7. Recurrent Neural Networks – Theory
8. Recurrent Neural Networks – Main Architectures
9. Recurrent Neural Networks – Practice
- Developing and Training an RNN in PyTorch
10. Attention mechanisms
- Attention Mechanisms in Computer Vision
- Attention Mechanisms in Natural Language Processing
- Introduction to the Transformer Architecture
11. Transformer models
- Transformer models in NLP
- Transformer models in Computer Vision
12. Practical 2 – Very similar to Practical 1, although this time, the task will be related to Natural Language Processing
13. Object Detection
- Main Architectures, Datasets, and Problems in Object Detection
14. Practical 3 – Very similar to Practical 1 and 2, although this time, the task will be related to Object Detection
- Am I going to get a recording of the lectures? – Yes, each student will receive a recording of each one of the lectures
- Can I communicate with other students? – Yes, there will be a Slack channel for the course, we will all communicate there
- How often can I communicate with the lecturer? – Whenever you have a question, a problem or anything which concerns the course or improving your Machine Learning knowledge. You are more than welcome to ask the lecturer any questions which go beyond the boundaries of the course, ask for additional reading, etc.
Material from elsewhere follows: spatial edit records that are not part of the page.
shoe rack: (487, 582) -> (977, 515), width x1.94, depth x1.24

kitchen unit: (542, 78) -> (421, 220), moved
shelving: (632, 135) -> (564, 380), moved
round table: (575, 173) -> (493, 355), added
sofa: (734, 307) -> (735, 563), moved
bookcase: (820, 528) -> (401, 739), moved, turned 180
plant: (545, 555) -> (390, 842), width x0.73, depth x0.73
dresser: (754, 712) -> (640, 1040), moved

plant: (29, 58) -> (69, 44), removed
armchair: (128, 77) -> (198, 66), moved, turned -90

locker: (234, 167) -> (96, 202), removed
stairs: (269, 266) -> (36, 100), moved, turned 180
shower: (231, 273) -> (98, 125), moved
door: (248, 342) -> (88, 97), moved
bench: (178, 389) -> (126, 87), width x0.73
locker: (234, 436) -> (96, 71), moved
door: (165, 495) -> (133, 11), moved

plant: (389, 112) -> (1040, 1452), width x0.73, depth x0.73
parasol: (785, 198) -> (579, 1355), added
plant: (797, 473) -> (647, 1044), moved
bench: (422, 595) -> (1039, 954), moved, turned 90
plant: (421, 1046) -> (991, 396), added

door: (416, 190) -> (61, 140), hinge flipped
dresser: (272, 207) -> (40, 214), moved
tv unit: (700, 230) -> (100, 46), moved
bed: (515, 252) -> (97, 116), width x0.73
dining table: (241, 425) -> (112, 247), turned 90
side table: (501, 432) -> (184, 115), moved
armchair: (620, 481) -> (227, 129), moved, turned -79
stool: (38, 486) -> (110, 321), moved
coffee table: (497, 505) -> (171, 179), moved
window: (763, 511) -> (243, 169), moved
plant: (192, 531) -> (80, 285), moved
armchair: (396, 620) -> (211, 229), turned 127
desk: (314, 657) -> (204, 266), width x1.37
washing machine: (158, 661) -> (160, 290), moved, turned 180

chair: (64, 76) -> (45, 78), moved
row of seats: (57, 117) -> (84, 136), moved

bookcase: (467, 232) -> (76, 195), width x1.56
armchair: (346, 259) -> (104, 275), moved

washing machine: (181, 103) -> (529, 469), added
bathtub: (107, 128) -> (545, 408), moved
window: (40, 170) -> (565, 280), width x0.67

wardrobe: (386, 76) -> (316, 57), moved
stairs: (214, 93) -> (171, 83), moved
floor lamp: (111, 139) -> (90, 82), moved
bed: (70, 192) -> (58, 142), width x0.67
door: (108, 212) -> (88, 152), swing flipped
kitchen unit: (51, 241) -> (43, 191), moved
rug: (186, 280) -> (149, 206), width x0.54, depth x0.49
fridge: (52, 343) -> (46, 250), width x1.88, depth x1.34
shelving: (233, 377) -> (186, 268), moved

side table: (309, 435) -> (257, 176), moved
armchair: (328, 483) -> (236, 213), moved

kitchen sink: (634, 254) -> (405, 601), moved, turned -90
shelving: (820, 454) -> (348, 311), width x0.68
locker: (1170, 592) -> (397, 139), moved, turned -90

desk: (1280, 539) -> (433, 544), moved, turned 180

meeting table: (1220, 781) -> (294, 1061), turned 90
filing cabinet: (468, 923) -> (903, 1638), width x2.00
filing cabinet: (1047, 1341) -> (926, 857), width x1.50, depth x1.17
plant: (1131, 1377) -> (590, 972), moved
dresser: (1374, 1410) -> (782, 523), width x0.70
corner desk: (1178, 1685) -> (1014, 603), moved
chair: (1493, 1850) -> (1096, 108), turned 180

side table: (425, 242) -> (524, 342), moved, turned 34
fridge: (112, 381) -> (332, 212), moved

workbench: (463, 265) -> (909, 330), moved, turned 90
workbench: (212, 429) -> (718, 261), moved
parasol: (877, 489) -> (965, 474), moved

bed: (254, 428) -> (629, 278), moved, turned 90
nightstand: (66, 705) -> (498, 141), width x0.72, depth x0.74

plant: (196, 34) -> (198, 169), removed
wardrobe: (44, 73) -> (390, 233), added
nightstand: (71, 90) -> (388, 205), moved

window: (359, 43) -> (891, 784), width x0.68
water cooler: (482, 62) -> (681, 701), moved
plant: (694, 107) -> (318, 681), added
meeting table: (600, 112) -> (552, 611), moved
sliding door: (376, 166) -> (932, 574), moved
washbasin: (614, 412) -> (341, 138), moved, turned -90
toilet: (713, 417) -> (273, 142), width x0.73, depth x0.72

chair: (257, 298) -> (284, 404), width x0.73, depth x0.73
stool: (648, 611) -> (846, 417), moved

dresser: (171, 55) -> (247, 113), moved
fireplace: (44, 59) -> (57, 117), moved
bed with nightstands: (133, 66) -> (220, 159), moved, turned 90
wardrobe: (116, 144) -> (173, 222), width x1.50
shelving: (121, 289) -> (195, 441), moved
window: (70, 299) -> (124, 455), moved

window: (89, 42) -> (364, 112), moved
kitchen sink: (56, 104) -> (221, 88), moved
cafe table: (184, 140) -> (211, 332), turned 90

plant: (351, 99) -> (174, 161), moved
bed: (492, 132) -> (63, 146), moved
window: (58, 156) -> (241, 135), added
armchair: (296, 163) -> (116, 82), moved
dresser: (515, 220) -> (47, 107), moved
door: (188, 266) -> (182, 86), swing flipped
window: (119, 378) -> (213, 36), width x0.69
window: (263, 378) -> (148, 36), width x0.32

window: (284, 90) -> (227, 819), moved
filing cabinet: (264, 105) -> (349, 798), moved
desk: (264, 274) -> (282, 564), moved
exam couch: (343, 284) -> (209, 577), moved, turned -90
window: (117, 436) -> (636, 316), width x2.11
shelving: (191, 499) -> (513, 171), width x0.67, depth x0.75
- Is there a recommended textbook? – No, each student will receive the notes for the next lecture after the end of the previous one. There will be references to books and papers in the notes, so you are more than welcome to read those and ask the lecturer questions about them
- Are there going to be more advanced courses? – Yes, there will be at least 2 more advanced courses as this is the second course of the Machine Learning Specialization offered by Miracle Star. The next course which is recommended is one of Advanced Image Recognition and Object Detection and Advanced Natural Language Processing depending on the area of interest of the student. Both of those courses will be announced soon together with their syllabus, schedule, and prices.
- How the lectures will be held? – The lectures will be held online over Zoom
- Can I miss lectures? – Attending or missing lectures is your own responsibility and decision
- Will I get a recording of the lecture if I did not attend? – Yes, you will also be able to address any questions to the lecturer you have over the Slack channel
- Will I get a certificate? – No, but the completed practicals and the submitted research reports will serve as very good portfolio projects for you
- Will the graduates receive any job offers? – Miracle Star will negotiate potential partnerships with software companies looking for machine learning engineers. The short answer is maybe but the purpose of the course is to prepare you for entering the ML field and finding a job by yourself. If any additional opportunities arise, you will be notified.